CHP'NİN AZGIN MİLİTAN MEDYASI
Bu arada; iktidar belediyeleri ya da parti mensupları yapmış olsa idi kıyameti kopartacakları iş ve durumları… CHP idarecileri, sözcüleri, CHP'nin tarafsız maskeli militan medyası, sosyal medyadaki azgın yandaşları, görmüyor, duymuyor, konuşmuyor, göstermiyorlar… CHP'de Ekrem, Özgür, Kemal ve taraftarları; partiyi kim idare edecek diye dövüşüyorlar, el altından, taraftarları aracılığı ile birbirlerine iğrenç suçlamalar yöneltiyorlar.
Bunlara ilaveten bir de eski HDP, şimdinin DEM'i var.
CHP'de adeta birbirlerini bir kaşık suda boğacak gibi kavga eden bu insanlar; size yaşadığınız il ya da ilçede tertipli, düzenli, disiplinli hizmet bundan sonra da vermezler, veremezler...
YENİ NESİL SAVAŞ YALAN VE İFTİRA
Devletimize ve milletimize düşmanlık yapanların silahları artık; tabanca, tüfek ve bombalar değil yalanlar olmuştur… Terör ve terörist, şekil ve yöntem değiştirmiştir.

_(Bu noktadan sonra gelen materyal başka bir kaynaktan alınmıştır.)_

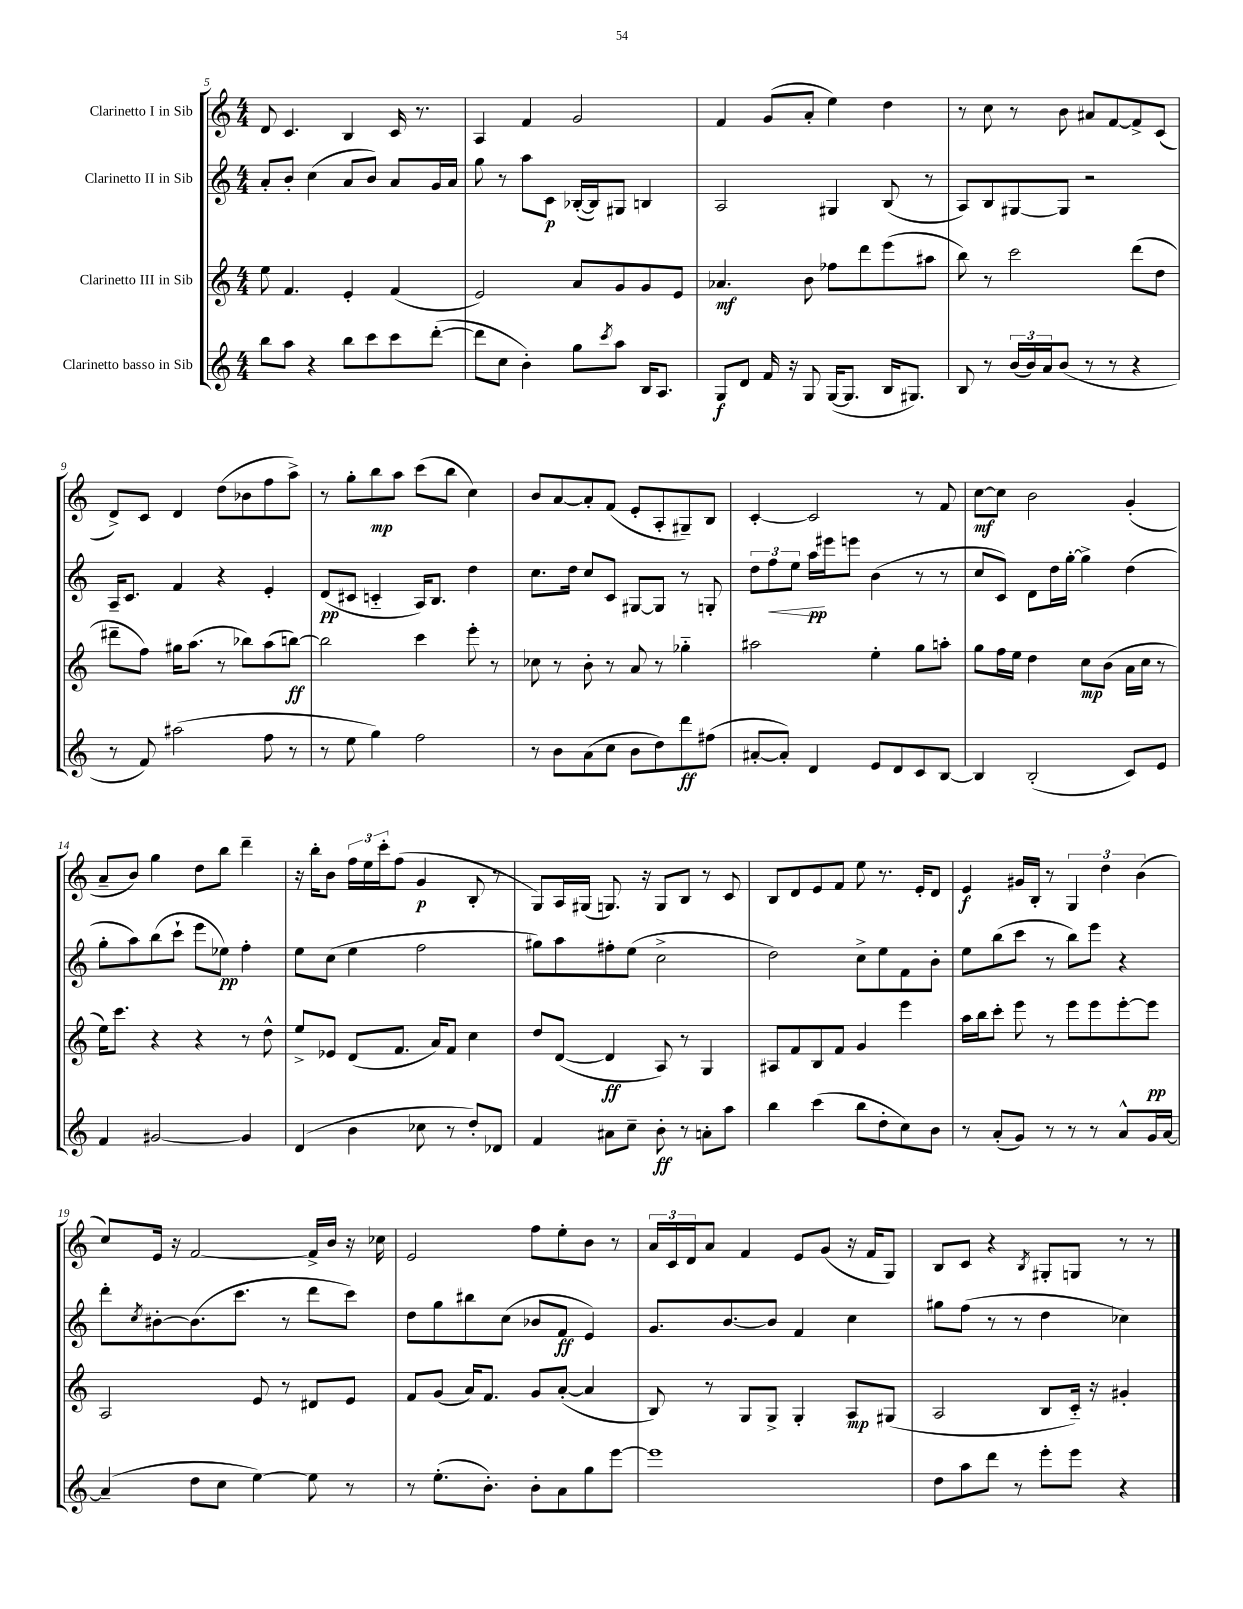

**kern	**kern	**kern	**kern
*staff4	*staff3	*staff2	*staff1
*clefG2	*clefG2	*clefG2	*clefG2
*k[]	*k[]	*k[]	*k[]
*M4/4	*M4/4	*M4/4	*M4/4
8bb	8ee	8a'	8d
8aa	4.f	8b'	4.c
4r	.	(4cc	.
8bb	4e'	8a	4B
8ccc	.	8b)	.
8ccc	(4f	8a	16c
.	.	.	8.r
([8ddd'	.	16g	.
.	.	16a	.
=	=	=	=
8ddd]	2e)	8gg	4A
8cc	.	8r	.
4b')	.	8aa	4f
.	.	8c	.
8gg	8a	([16B-'	2g
.	.	16B-])	.
8qccc	.	.	.
8aa	8g	8G#	.
16B	8g	4B	.
8.A	.	.	.
.	8e	.	.
=	=	=	=
8G	4.a-	2A	4f
8d	.	.	.
16f	.	.	(8g
16r	.	.	.
8G	8b	.	8a'
([16G	8ff-	4G#	4ee)
8.G]	.	.	.
.	8ddd	.	.
16B	(8eee	(8B	4dd
8.G#)	.	.	.
.	8aa#	8r	.
=	=	=	=
8B	8bb)	8A)	8r
8r	8r	8B	8cc
(24b	2ccc	[8G#	8r
24b)	.	.	.
24a	.	.	.
(8b	.	8G#]	8b
8r	.	2r	8a#
8r	.	.	[8f
4r	(8ddd	.	8f^]
.	8dd	.	(8c
=	=	=	=
8r	8ddd#~	16A~	8d^)
.	.	8.c	.
8f)	8ff)	.	8c
(2aa#	16gg#	4f	4d
.	(8.aa	.	.
.	8r	4r	(8dd
.	8bb-)	.	8b-
8ff	(8aa	4e'	8ff
8r	[8bb)	.	8aa^)
=	=	=	=
8r	2bb]	(8d	8r
8ee	.	8c#	8gg'
4gg)	.	4c'~	8bb
.	.	.	8aa
2ff	4ccc	16A)	(8ccc
.	.	8.B	.
.	.	.	8bb
.	8eee'	4dd	4cc)
.	8r	.	.
=	=	=	=
8r	8cc-	8.cc	8b
8b	8r	.	[8a
.	.	16dd	.
(8a	8b'	8cc	8a']
8cc	8r	8c	(8f
8b	8a	[8G#	8e'
8dd)	8r	8G#]	8A'
8ddd	4gg-'~	8r	8G#~)
(8ff#	.	8G'	8B
=	=	=	=
[8a#'	2aa#	12dd	[4c'
.	.	12ff	.
8a#'])	.	.	.
.	.	12ee	.
4d	.	16aa	2c]
.	.	16eee#	.
.	.	8eee	.
8e	4ee'	(4b	.
8d	.	.	.
8c	8gg	8r	8r
[8B	8aa'	8r	8f
=	=	=	=
4B]	8gg	8cc	[8cc
.	16ff	8c)	8cc]
.	16ee	.	.
(2B'	4dd	8d	2b
.	.	16dd	.
.	.	[16gg'	.
.	8cc	4gg^]	.
.	(8b	.	.
8c)	16a	(4dd	(4g'
.	16cc	.	.
8e	8r	.	.
=	=	=	=
4f	16ee)	8gg'	8a~
.	8.ccc	.	.
.	.	8aa)	8b)
[2g#	4r	(8bb	4gg
.	.	8ccc`	.
.	4r	8eee	8dd
.	.	8ee-)	8bb
4g#]	8r	4ff'	4ddd~
.	8dd^^	.	.
=	=	=	=
(4d	8ee^	8ee	16r
.	.	.	16bb'
.	8e-	(8cc	8b
4b	(8d	4ee	24ff
.	.	.	24ee
.	.	.	24ccc'
.	8.f	.	(8ff
8cc-	.	2ff	4g
.	16a)	.	.
8r	8f	.	.
8dd')	4cc	.	8B'
8d-	.	.	8r
=	=	=	=
4f	8dd	8gg#)	8G)
.	([8d	8aa	16A
.	.	.	(16G#
8a#	4d]	8ff#'	8.G)
8cc~	.	(8ee	.
.	.	.	16r
8b'	8A)	2cc^	8G
8r	8r	.	8B
8a'	4G	.	8r
8aa	.	.	8c
=	=	=	=
4bb	8A#	2dd)	8B
.	8f	.	8d
(4ccc	8B	.	8e
.	8f	.	8f
8bb	4g	8cc^	8ee
8dd'	.	8ee	8.r
8cc)	4eee	8f	.
.	.	.	16e'
8b	.	8b'	8d
=	=	=	=
8r	16aa	8ee	4e
.	16bb	.	.
(8a'	8ccc'	(8bb	.
8g)	8eee	8ccc	16g#
.	.	.	16B'
8r	8r	8r	8r
8r	8eee	8bb)	6G
8r	8eee	8eee	.
.	.	.	6dd
8a^^	[8eee'	4r	.
.	.	.	(6b
16g	8eee]	.	.
[16a	.	.	.
=	=	=	=
(4a~]	2A	8ddd'	8cc)
.	.	8qcc	.
.	.	[8b#'	16e
.	.	.	16r
8dd	.	(8.b#]	[2f
8cc	.	.	.
.	.	8.ccc	.
[4ee)	8e	.	.
.	8r	8r	.
8ee]	8d#	8ddd	16f^]
.	.	.	16b
8r	8e	8ccc)	16r
.	.	.	16cc-
=	=	=	=
8r	8f	8dd	2e
(8.ee'	(8g	8gg	.
.	16a)	8bb#	.
8.b')	8.f	.	.
.	.	(8cc	.
8b'	8g	8b-	8ff
8a	([8a'	8f	8ee'
8gg	4a]	4e)	8b
[8eee	.	.	8r
=	=	=	=
1eee]	8B)	8.g	24a
.	.	.	24c
.	.	.	24d
.	8r	.	8a
.	.	[8.b	.
.	8G	.	4f
.	8G^	8b]	.
.	4G'	4f	8e
.	.	.	(8g
.	8A	4cc	16r
.	.	.	16f
.	(8G#	.	8G)
=	=	=	=
8dd	2A	8gg#	8B
8aa	.	(8ff	8c
8ddd	.	8r	4r
8r	.	8r	.
.	.	.	8qB
8eee'	8B	4dd	8G#'
8eee	16c'~)	.	8G
.	16r	.	.
4r	4g#'	4cc-)	8r
.	.	.	8r
==	==	==	==
*-	*-	*-	*-
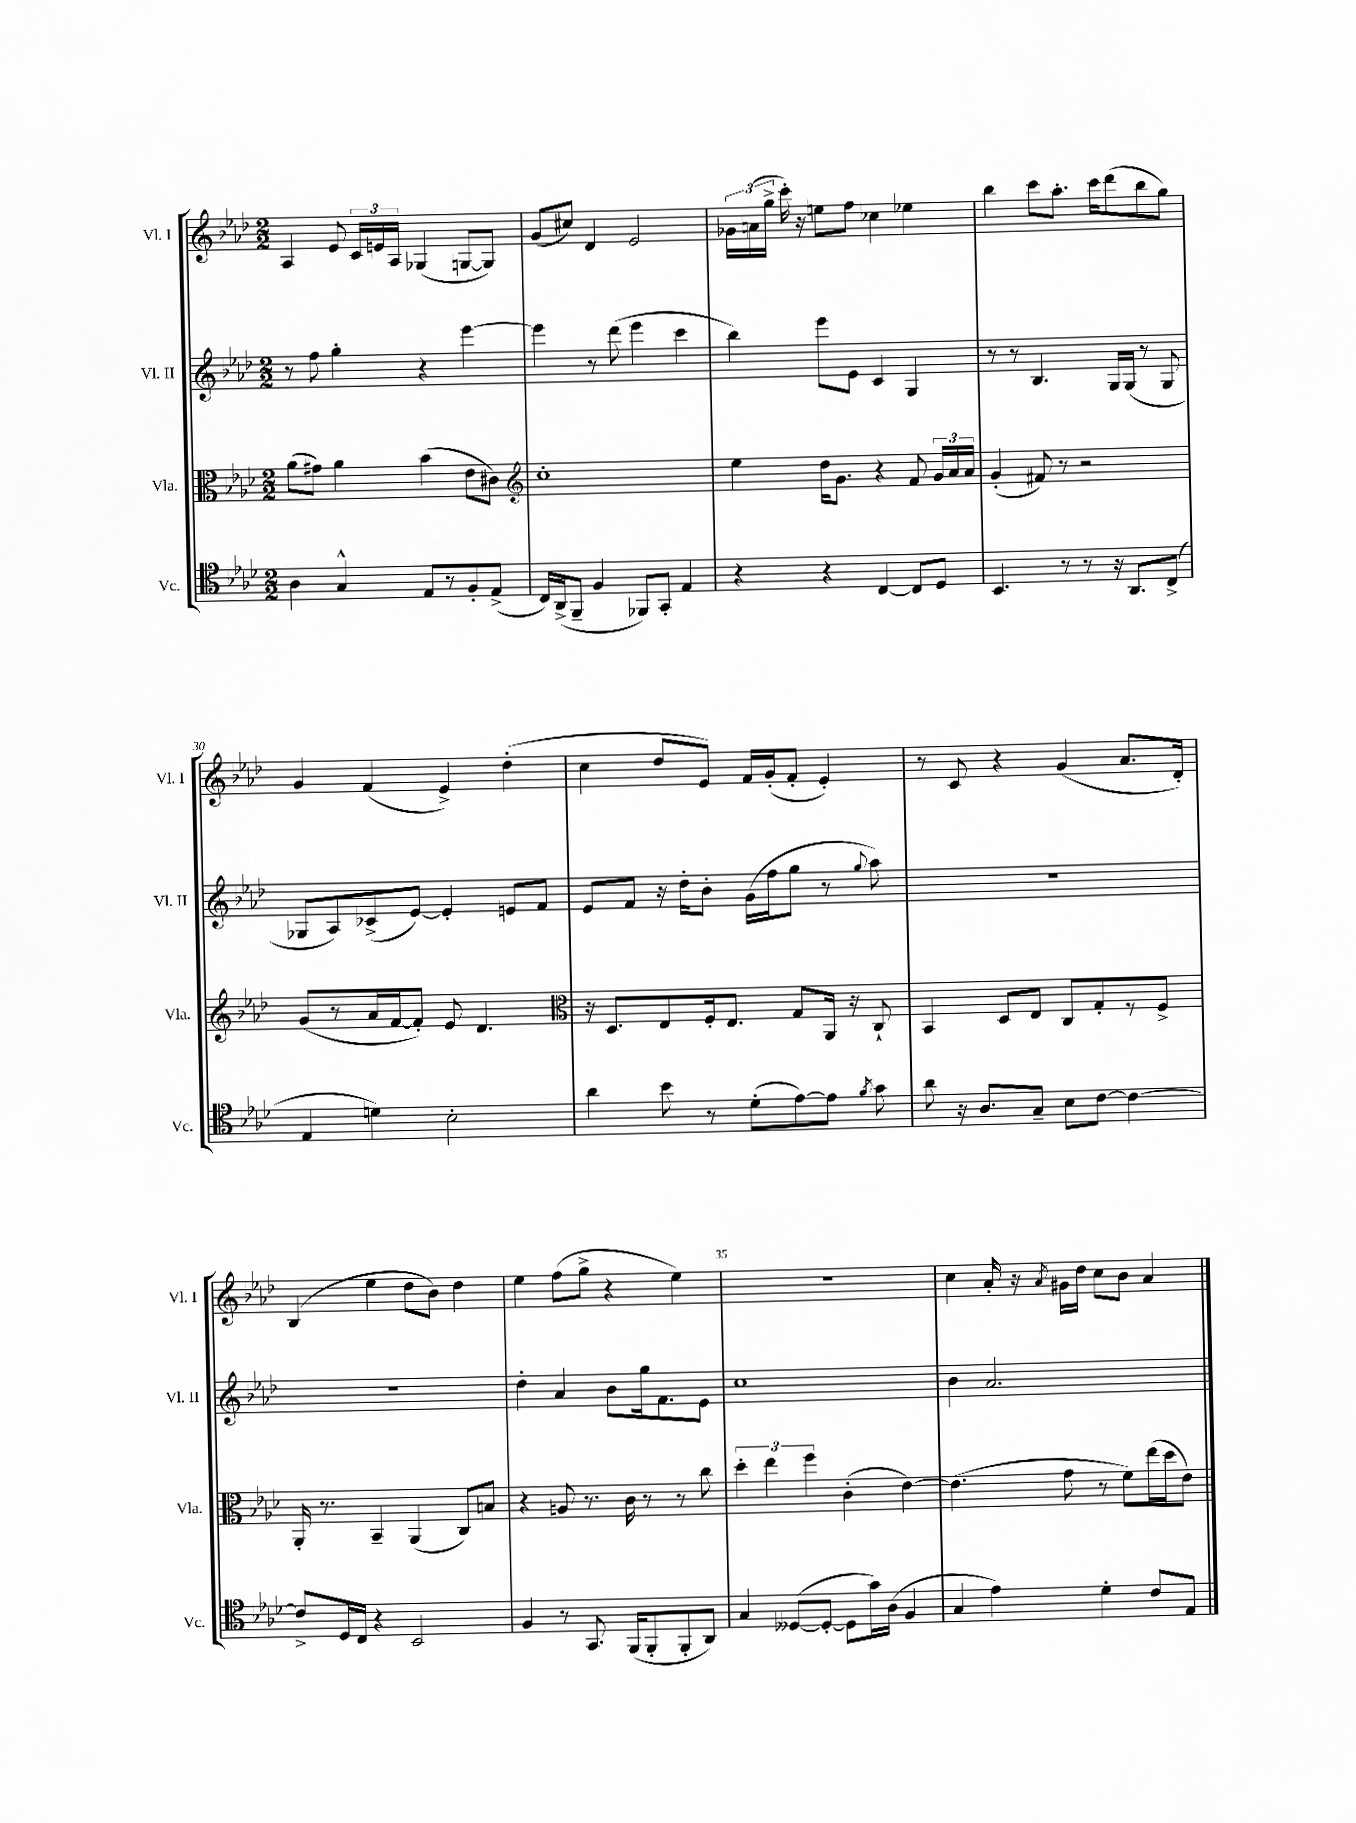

Eskiden terör örgütleri ve teröristlerin yaptıklarını, günümüzde yalan söyleyerek ve yayarak yapıyorlar. Yalan söylemek ve yaymak, günümüzün yeni savaş ve yok etme taktiğidir.
Hakikati yok etmek, her şeyi ele geçirmek anlamına geliyor. İğrenç yalanları ve iftiraları, sanki gerçekmiş gibi yayıyorlar. Gerçekleri olduğundan çok daha fazla büyüterek, küçülterek ya da yamultarak, milli birlik ve beraberlik cephemize saldırıyorlar.